6、安全確保のためには寮生の退去ではなく現棟の老朽化対策を行うべきであること

 220901回答で大学当局は、寮生の現棟での居住を認めておらず、耐震性を欠くため早急に立退くようにと述べています。このことについて今一度反論します。

 まず、大学当局が吉田寮生の退去を決定したとする2017年12月19日の「基本方針」は、吉田寮自治会との何らの合意も話し合いもなく一方的に通知されたものです。これは長年にわたって吉田寮自治会と大学当局が締結してきた「大学当局は吉田寮の運営について一方的な決定を行わず、吉田寮自治会と話し合い、合意の上決定する」という確約に明らかに違反しています。

 次に現棟の安全性について、現在進行中の明け渡し訴訟においても争点の一つとなっていますが、寮自治会としては現棟の老朽化は法的に退去を強要できるほどの「朽廃」には至っていないと考えています。

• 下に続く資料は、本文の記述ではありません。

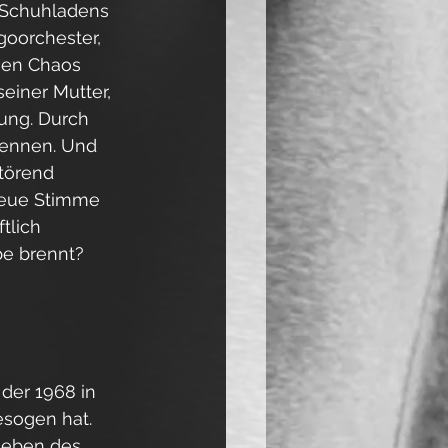
n Schuhladens 
goorchester, 
hen Chaos 
iner Mutter, 
ung. Durch 
kennen. Und 
törend 
neue Stimme 
tlich 
be brennt?
der 1968 in 
sogen hat. 
Leben des 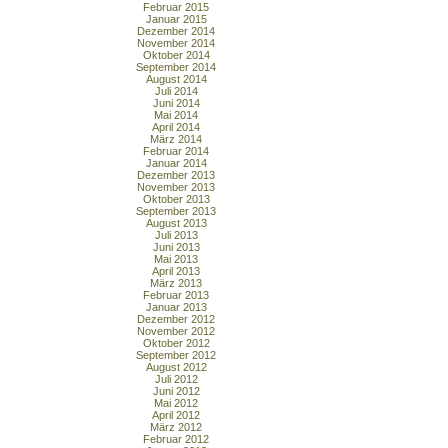
Februar 2015
Januar 2015
Dezember 2014
November 2014
Oktober 2014
September 2014
August 2014
Juli 2014
Juni 2014
Mai 2014
April 2014
März 2014
Februar 2014
Januar 2014
Dezember 2013
November 2013
Oktober 2013
September 2013
August 2013
Juli 2013
Juni 2013
Mai 2013
April 2013
März 2013
Februar 2013
Januar 2013
Dezember 2012
November 2012
Oktober 2012
September 2012
August 2012
Juli 2012
Juni 2012
Mai 2012
April 2012
März 2012
Februar 2012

 とはいえ築100年以上が経過する中、現棟の耐震性・安全性の向上は重要な課題であり、長年にわたり寮自治会と大学当局は現棟の老朽化対策について協議してきました。2012年には現棟の建築的意義が認められ、大規模補修に向けて継続協議するという合意を交わし、以降具体的な補修方法について議論を積み重ねてきました。ところが2015年、京大当局は寮自治会との話し合いを一方的に打ち切り、自らは何らの代案も提示しないまま、寮自治会の具体的な現棟改修案を無視するようになりました。この状態が以後7年近く続いています。さらに2019年には寮自治会から、現棟を一時的に退去することを含めた譲歩案を提示して話し合いの再開を求めました。しかし大学当局はそれすら一蹴して一切の意見のすりあわせを拒否しました。

 こうした経緯を踏まえれば、大学当局が「耐震性」を理由に退去を迫ること自体がおかしいのです。真に安全確保を達成するためには、2015年までの議論の積み重ねを尊重し、現棟の抜本的老朽化対策に向けて寮自治会との話し合いを再開することが、もっとも有効な解決策です。それを行わずに寮生の退去のみを執拗に迫る大学当局は、福利厚生施設である吉田寮を縮小・閉鎖することで困窮する学生のことをあまりに軽視しています。また寮生を退去させることで、現棟や吉田寮の今後のあり方について決定するプロセスから吉田寮自治会や関係当事者を締め出し、これまで吉田寮が積み重ねてきた福利厚生施設・自治空間としての実践(その具体例は2019年9月20日付け「吉田寮の未来のための私たちの提案」で詳述しています)を踏まえず、その価値を蔑ろにする吉田寮の解体再編が強行されるのではないか、という懸念を払拭できないのです。

 なお220901回答では「また、新棟についても躯体にかかる補修以外を行うことはありませんので、新棟に居住する者にも、寮からの速やかな退去を求めます。」としていますが、これは全く文意が不明です。もとより新棟は築10年に満たない新築建造物であり、安全対策とは何ら無関係であることははっきりしています。にもかかわらず寮生の退去を求めるのは不当です。